Djot is quite a bit like Deno in that it takes well established good ideas, and just doesn’t mess up the implementation. But it is also an emerging technology at this point, not even at 1.0, so use at your own risk.

Data Out

The output clearly has to be HTML, but there are many ways to manufacture this markup. Producing HTML is not an entirely solved problem. Usually, some sort of textual templating is used, but that’s a fundamentally wrong approach: https://www.devever.net/~hl/stringtemplates

For this problem, the shape of data is not that of a string, rather it is a tree.

Luckily for the blogging domain, the main motivation for proper solution is protection from XSS. Blogs usually don’t include user-submitted content, so one can play fast and loose with escaping. That is to say, if your language supports string interpolation, that might be enough of a templating engine. That is what this blog does — just backticks in TypeScript.

What’s tantalizing is that the proper solutions is clearly visible, and is just out of reach. We have JSX now, the proper “write code to produce trees” solution. Sadly, I don’t think it’s immediately usable as of yet. Deno docs mention some “new” JSX API, with an initial support. I also don’t see some built-in (or obviously blessed) way to take my JSX syntax and convert it to string when writing to an .html file.

Look and Feel

It’s not enough to produce HTML, it also has to look good. I don’t find this acceptable:

https://danluu.com/input-lag/

It is completely unreadable on a 16:9 screen. Which might have good second-order effects (people clearly come for content rather than for style), but, really, just no :-)

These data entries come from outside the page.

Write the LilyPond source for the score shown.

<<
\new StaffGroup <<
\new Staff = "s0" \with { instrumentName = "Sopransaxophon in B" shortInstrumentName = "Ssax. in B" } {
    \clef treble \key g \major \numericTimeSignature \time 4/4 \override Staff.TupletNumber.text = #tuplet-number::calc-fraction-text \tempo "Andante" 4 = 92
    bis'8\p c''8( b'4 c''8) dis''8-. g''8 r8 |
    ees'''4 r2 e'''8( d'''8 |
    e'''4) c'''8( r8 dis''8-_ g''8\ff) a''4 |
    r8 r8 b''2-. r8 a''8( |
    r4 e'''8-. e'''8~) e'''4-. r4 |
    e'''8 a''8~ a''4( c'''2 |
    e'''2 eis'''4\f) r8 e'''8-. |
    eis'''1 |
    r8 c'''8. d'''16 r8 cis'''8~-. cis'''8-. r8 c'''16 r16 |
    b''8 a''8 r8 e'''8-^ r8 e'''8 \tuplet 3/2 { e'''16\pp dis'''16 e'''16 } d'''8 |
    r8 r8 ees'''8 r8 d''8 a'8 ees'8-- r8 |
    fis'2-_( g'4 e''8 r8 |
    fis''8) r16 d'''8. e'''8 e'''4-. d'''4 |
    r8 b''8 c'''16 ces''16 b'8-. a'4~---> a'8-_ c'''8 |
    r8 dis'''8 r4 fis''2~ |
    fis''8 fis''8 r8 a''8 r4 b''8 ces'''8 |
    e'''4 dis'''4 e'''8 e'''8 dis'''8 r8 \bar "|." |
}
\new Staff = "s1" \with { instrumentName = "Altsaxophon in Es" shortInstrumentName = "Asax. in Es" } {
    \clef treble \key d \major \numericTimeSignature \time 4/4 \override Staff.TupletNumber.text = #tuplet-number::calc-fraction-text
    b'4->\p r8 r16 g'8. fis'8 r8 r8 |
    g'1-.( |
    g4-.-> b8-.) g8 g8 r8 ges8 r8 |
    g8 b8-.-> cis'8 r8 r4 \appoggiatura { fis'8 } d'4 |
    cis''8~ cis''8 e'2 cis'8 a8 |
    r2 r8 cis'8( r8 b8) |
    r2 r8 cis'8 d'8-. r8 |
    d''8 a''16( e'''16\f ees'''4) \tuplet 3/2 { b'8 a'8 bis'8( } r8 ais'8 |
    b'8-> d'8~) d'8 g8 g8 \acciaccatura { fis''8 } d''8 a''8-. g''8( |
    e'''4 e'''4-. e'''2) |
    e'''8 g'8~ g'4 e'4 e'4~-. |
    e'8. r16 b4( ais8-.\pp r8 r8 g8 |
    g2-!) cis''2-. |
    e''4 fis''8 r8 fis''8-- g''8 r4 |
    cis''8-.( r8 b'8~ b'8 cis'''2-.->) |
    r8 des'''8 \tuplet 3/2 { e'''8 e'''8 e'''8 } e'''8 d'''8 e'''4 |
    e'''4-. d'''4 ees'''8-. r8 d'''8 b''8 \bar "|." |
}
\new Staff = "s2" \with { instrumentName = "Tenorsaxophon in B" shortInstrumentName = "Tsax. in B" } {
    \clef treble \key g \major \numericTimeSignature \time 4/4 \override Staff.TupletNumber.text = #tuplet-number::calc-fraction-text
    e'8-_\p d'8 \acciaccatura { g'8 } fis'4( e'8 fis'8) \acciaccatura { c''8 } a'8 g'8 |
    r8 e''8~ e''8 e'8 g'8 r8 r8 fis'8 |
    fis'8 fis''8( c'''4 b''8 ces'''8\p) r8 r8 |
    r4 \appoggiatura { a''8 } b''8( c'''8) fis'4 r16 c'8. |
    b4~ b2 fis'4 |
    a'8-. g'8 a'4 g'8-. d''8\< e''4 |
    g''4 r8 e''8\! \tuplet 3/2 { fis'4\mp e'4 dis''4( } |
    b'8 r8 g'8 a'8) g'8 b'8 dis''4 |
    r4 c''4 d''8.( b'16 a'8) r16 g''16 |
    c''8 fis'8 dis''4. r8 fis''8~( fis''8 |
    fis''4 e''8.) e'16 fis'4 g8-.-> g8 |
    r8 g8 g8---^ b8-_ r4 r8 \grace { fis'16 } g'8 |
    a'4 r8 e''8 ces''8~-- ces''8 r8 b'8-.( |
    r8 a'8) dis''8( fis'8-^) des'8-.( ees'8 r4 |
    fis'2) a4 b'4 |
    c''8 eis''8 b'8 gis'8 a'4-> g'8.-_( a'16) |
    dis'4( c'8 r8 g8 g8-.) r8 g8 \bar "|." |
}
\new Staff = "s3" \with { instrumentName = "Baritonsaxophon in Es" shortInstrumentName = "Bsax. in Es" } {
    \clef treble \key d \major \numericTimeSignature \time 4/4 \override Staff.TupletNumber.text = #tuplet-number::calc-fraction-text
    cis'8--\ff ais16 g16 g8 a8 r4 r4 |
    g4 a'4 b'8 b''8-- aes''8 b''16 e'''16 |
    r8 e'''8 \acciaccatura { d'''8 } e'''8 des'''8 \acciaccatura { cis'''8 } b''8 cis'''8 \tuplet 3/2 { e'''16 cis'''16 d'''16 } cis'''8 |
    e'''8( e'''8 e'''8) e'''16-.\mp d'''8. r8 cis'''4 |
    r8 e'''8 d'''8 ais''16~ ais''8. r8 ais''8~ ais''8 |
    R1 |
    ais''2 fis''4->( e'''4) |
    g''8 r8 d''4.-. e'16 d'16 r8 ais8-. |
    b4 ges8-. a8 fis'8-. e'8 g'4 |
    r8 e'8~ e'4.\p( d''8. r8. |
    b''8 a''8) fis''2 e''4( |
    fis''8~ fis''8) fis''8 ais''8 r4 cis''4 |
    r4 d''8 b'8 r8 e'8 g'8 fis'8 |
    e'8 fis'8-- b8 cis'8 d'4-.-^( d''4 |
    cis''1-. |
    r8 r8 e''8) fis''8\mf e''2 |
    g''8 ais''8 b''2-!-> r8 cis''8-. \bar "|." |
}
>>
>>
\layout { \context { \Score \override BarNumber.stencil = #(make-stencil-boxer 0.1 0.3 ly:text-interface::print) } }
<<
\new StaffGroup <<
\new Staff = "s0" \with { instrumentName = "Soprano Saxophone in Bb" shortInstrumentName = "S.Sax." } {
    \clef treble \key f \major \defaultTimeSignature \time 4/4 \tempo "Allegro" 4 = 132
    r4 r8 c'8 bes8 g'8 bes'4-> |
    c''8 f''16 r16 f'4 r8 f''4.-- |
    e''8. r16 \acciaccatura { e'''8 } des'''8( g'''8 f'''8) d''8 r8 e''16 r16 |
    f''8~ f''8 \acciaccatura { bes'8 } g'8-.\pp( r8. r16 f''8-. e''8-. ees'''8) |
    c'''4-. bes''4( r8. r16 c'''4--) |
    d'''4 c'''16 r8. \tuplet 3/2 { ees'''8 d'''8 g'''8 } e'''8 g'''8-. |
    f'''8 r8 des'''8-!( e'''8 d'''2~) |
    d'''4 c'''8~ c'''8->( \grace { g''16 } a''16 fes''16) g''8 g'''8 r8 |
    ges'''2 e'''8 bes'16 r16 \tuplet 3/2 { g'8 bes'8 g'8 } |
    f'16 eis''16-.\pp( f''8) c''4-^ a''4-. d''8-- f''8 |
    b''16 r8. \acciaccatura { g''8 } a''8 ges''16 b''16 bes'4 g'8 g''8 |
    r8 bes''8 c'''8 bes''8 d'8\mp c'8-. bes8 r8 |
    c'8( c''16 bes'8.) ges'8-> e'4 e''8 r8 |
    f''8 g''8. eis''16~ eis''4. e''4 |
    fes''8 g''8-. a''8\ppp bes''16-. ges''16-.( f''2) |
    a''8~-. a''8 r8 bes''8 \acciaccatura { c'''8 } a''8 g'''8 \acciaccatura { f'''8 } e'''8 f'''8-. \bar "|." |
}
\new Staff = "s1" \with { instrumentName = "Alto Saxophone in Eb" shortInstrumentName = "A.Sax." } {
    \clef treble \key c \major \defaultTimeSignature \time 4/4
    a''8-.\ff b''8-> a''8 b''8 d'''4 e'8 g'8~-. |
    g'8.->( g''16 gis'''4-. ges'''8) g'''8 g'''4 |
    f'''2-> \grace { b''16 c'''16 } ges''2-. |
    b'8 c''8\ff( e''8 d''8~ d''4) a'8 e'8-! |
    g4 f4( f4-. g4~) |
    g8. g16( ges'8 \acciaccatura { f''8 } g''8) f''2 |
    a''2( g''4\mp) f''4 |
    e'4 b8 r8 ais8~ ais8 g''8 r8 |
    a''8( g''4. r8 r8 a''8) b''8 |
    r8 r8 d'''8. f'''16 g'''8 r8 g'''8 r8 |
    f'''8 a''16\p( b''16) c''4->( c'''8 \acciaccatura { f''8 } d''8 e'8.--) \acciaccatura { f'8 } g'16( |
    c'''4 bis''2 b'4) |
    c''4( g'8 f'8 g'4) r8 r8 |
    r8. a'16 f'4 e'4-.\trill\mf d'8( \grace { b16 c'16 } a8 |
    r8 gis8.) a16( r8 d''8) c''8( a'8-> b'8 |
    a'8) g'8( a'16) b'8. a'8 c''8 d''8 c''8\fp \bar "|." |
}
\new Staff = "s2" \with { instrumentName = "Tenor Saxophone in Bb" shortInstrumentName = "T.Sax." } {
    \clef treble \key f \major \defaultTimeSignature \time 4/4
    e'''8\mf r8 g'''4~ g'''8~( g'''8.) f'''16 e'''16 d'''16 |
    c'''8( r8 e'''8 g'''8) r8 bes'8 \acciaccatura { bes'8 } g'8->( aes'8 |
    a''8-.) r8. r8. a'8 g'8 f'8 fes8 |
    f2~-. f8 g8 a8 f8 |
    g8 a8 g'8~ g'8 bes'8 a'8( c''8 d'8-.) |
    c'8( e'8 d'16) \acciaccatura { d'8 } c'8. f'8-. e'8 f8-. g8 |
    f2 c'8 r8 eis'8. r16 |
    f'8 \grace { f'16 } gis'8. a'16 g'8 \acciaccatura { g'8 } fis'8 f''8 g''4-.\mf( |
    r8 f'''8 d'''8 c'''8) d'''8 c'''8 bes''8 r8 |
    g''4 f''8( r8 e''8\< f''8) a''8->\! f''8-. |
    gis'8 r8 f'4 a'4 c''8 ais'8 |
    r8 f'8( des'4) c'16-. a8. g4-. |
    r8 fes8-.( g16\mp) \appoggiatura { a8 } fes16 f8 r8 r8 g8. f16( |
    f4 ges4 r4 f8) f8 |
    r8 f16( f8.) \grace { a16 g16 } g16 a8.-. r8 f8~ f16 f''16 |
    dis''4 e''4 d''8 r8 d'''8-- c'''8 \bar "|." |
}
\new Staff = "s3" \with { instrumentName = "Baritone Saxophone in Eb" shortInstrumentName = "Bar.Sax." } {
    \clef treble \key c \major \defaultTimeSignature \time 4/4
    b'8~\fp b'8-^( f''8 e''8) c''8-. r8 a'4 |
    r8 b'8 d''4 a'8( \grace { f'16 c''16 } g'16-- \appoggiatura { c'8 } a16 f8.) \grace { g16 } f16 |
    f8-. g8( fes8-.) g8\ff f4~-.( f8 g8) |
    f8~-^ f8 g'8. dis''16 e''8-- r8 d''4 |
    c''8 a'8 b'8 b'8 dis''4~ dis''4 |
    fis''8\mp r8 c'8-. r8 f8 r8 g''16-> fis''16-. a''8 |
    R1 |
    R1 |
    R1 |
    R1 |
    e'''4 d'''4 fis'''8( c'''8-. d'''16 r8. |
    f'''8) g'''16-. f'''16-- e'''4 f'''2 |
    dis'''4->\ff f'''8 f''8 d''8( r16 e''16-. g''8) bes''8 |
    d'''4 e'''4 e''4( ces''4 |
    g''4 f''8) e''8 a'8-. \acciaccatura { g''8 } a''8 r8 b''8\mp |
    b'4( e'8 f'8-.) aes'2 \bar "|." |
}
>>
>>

It would be fair to say that that’s browser’s (aka backwards compatibility) fault — ideally, unstyled HTML would look good, with some reasonable max-width and default body font-size a touch larger than 16px. I’d love if there were some sort of <style modern/> tag to opt-into a new set of default css rules, which would be consistent across browsers (obviating the need for CSS reset), and would make classless HTML readable. Alas, we don’t have that, and need to provide browsers with some minimum amount of CSS ourselves.

The good news is, that’s not so hard this days. When I was starting with programming, web dev was pretty arcane, and consisted mostly of clever hacks, like tables & floats. At that time, I didn’t feel qualified to do CSS.

Today, the specifications evolved to become much simpler to use (if sprawling at the edges), and browsers are significantly more uniform, so even I can cook up something presentable. Some survival tips here:

At small scale, built-in web technologies work. HTML&CSS are plenty; you could use, but you don’t necessary need React, css processors, transpilers, and the rest.
MDN docs are awesome.
box-sizing: border-box and understanding margin collapsing are two required things to make sense of layout in the small.
Flexbox is the modern, intuitive way for layout in the large.
CSS reset/normalization is sadly still a thing. Browsers come with default CSS rules for various elements, and sometimes these rules differ between them, which requires an explicit override in the css you write. Unfortunately, I don’t know much beyond that, but https://github.com/sindresorhus/modern-normalize looks like a reasonable place to start.

To conclude, let’s circle back to that claim that a typical blog is a directory with a bunch of .html and .css files. This is not true. There’s no physical relation between HTTP requests and responses, and the contents of the file system. Rather, it’s just a thin waist, a convention collectively employed by many different HTTP servers to allow easy customization of HTTP responses, yet another template method pattern. This is a remarkably successful thin waist though, it merges completely with the background and is invisible unless you really go looking for it.